Wednesday, June 15, 2022

OPERATION ATLANTIS (1965)


 





PHENOMENALITY: *marvelous*
MYTHICITY: *poor*
FRYEAN MYTHOS: *adventure*
CAMPBELLIAN FUNCTION: *sociological*

I suppose that if one compares OPERATION ATLANTIS to all the humdrum, by-the-numbers Eurospy flicks, there's something to be said for its attempt to crossbreed the genre with the "lost city" type of film. However, both script and direction seem determined to confuse the viewer about what the hell's going on.

Secret agent George Steele (John Ericson, best known in the U.S. for his co-starring role in the teleseries HONEY WEST) is sent to North Africa to check on some insidious plot involving uranium shipments. With the help of a beautiful female agent, eventually Steele finds himself in a lost city somewhere in the desert. The two of them must done protective suits in order to pass a radioactivity zone, after which they're told that the city is a colony of ancient Atlantis. Certainly the scattered people of the colony-- who are never seen as comprising a big crowd-- dress in antique robes and displays super-scientific weapons, like a device that can encase its target in ice. Steele doesn't ask too many questions, for he's busy trying to decide whether he'll hook up with his current girlfriend or with the hot queen of Atlantis. 

To the extent that I could follow the story, I think it's eventually revealed that the city is a hoax perpetrated by the Red Chinese, though there are no Chinese characters anywhere near pseudo-Atlantis. What was the purpose of the hoax? Who knows? Eventually Steele escapes with both of the hot girls while the city is destroyed in cut-rate fashion, and he returns to some modern city to mop up some spies.

Steele is a cipher as a character, displaying none of the charm one expects from the Bond template, and thus it's hard to say why the two women fall for him hard enough that they catfight over him twice.
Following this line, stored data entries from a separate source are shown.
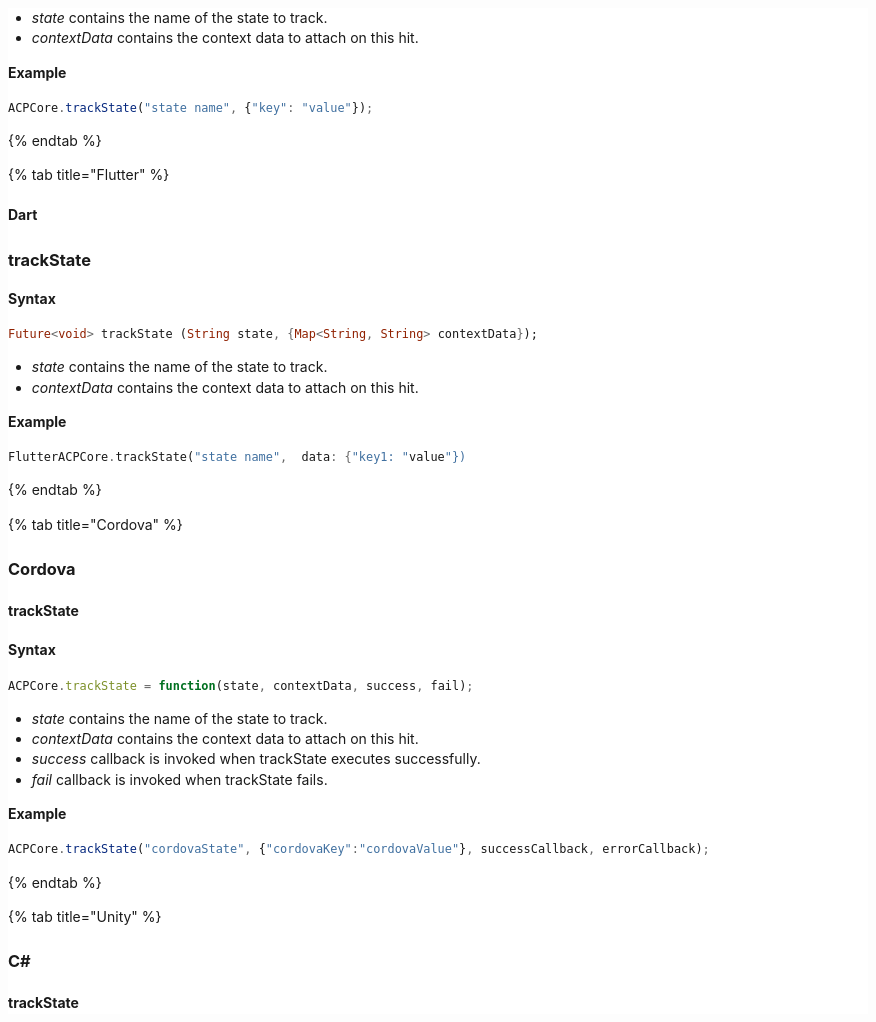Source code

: * _state_ contains the name of the state to track.
* _contextData_ contains the context data to attach on this hit.

**Example**

```jsx
ACPCore.trackState("state name", {"key": "value"});
```
{% endtab %}

{% tab title="Flutter" %}
#### Dart

### trackState

**Syntax**

```dart
Future<void> trackState (String state, {Map<String, String> contextData});
```

* _state_ contains the name of the state to track.
* _contextData_ contains the context data to attach on this hit.

**Example**

```dart
FlutterACPCore.trackState("state name",  data: {"key1: "value"})
```
{% endtab %}

{% tab title="Cordova" %}
### Cordova

#### trackState

**Syntax**

```jsx
ACPCore.trackState = function(state, contextData, success, fail);
```

* _state_ contains the name of the state to track.
* _contextData_ contains the context data to attach on this hit.
* _success_ callback is invoked when trackState executes successfully.
* _fail_ callback is invoked when trackState fails.

**Example**

```jsx
ACPCore.trackState("cordovaState", {"cordovaKey":"cordovaValue"}, successCallback, errorCallback);
```
{% endtab %}

{% tab title="Unity" %}
### C\#

#### trackState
While I don't subscribe to the ideology that male superspies are some sort of "toxic males" because they sleep with many willing women, ATLANTIS does come up with a pretty patriarchal take on things. Toward the end of the film, since Steele can't decide between the two ladies, and because they fight all the time, he anesthetizes them and puts both in separate crates to be shipped back to England by plane. There's a slight pushback against this male chauvinism when one of them escapes en route, but still-- the James Bond of Fleming would have been appalled by such chicanery. This seems to have been director Domenico Paollela's only Eurospy, but he did a fair number of period-peplum films that aren't nearly this brain-fried, particularly these two back-to-back-filmed "Hercules" films.